La relation entre Azéris et Arméniens est de même nature : des pogroms anti-arméniens ont été, en 1988-1989, la réplique immédiate aux velléités de sécession. Ces extrémités de violence se sont prolongées jusqu’à présent : des civils arméniens ont été tués de sang-froid et mutilés lors de la dernière offensive. La seconde raison de la retenue occidentale dans la défense, en ce cas, de l’intégrité territoriale vient sans doute de là : de la certitude des horreurs auxquelles donnerait libre cours une reconquête azérie. Cette gêne est ravivée par le souvenir douloureux d’un génocide dont on a célébré le centenaire l’an dernier sans que le gouvernement turc ait fait un pas vers des excuses en cette année symbolique. Certes l’Azerbaïdjan n’est pas responsable de ce crime, mais il contribue financièrement à la propagande de négation du génocide des Arméniens, et le discours de haine raciste qu’il tient ouvertement absout le pire, pour le passé et l’avenir.

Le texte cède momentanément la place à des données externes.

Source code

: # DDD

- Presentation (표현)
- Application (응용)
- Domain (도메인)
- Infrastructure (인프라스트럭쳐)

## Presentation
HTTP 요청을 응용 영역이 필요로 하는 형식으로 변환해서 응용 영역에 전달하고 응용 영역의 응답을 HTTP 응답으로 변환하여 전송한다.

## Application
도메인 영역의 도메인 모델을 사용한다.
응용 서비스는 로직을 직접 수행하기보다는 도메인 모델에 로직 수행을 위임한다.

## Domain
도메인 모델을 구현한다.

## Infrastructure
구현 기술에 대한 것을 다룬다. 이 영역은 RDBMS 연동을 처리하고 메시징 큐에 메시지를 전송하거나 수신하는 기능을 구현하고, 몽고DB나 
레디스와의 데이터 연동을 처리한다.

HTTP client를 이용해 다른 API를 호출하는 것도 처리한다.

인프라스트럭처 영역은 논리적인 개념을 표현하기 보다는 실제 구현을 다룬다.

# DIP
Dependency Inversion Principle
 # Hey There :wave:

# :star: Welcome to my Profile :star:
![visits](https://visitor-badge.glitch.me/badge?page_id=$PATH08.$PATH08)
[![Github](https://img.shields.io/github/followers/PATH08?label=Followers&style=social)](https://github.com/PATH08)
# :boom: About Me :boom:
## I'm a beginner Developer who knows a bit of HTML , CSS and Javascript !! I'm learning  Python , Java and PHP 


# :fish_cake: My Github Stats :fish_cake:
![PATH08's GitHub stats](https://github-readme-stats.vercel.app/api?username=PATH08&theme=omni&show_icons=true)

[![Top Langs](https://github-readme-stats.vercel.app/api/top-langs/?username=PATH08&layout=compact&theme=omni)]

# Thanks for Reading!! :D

La gêne morale doit déclencher un acte positif. La reconnaissance d’une exception arménienne, et donc l’abandon du soutien à l’intégrité territoriale de l’Azerbaïdjan dans les déclarations internationales à venir. Ceux-ci n’impliquent pas un soutien au principe d’autodétermination, mais la nécessité d’une solution qui protège les populations arméniennes dans un territoire soustrait à la souveraineté de Bakou. De multiples formules et découpages sont possibles. À condition de préférer désamorcer un conflit vénéneux. Un accord de paix global accompagné de l’ouverture d’un tribunal qui fasse la lumière sur les crimes, d’où qu’ils viennent, commis pendant cette période, offrirait une base plus durable à cette paix.

François Hollande a déclaré à plusieurs reprises sa volonté de faire avancer la paix au Karabagh, l’Allemagne préside l’OSCE et a indiqué sa disposition à traiter le sujet : il leur appartient aujourd’hui d’engager leurs partenaires américain et russe dans une voie d’avenir, qui ne soit ni stérile ni cynique.

Gérard Malkassian et Michel Marian, essayistes.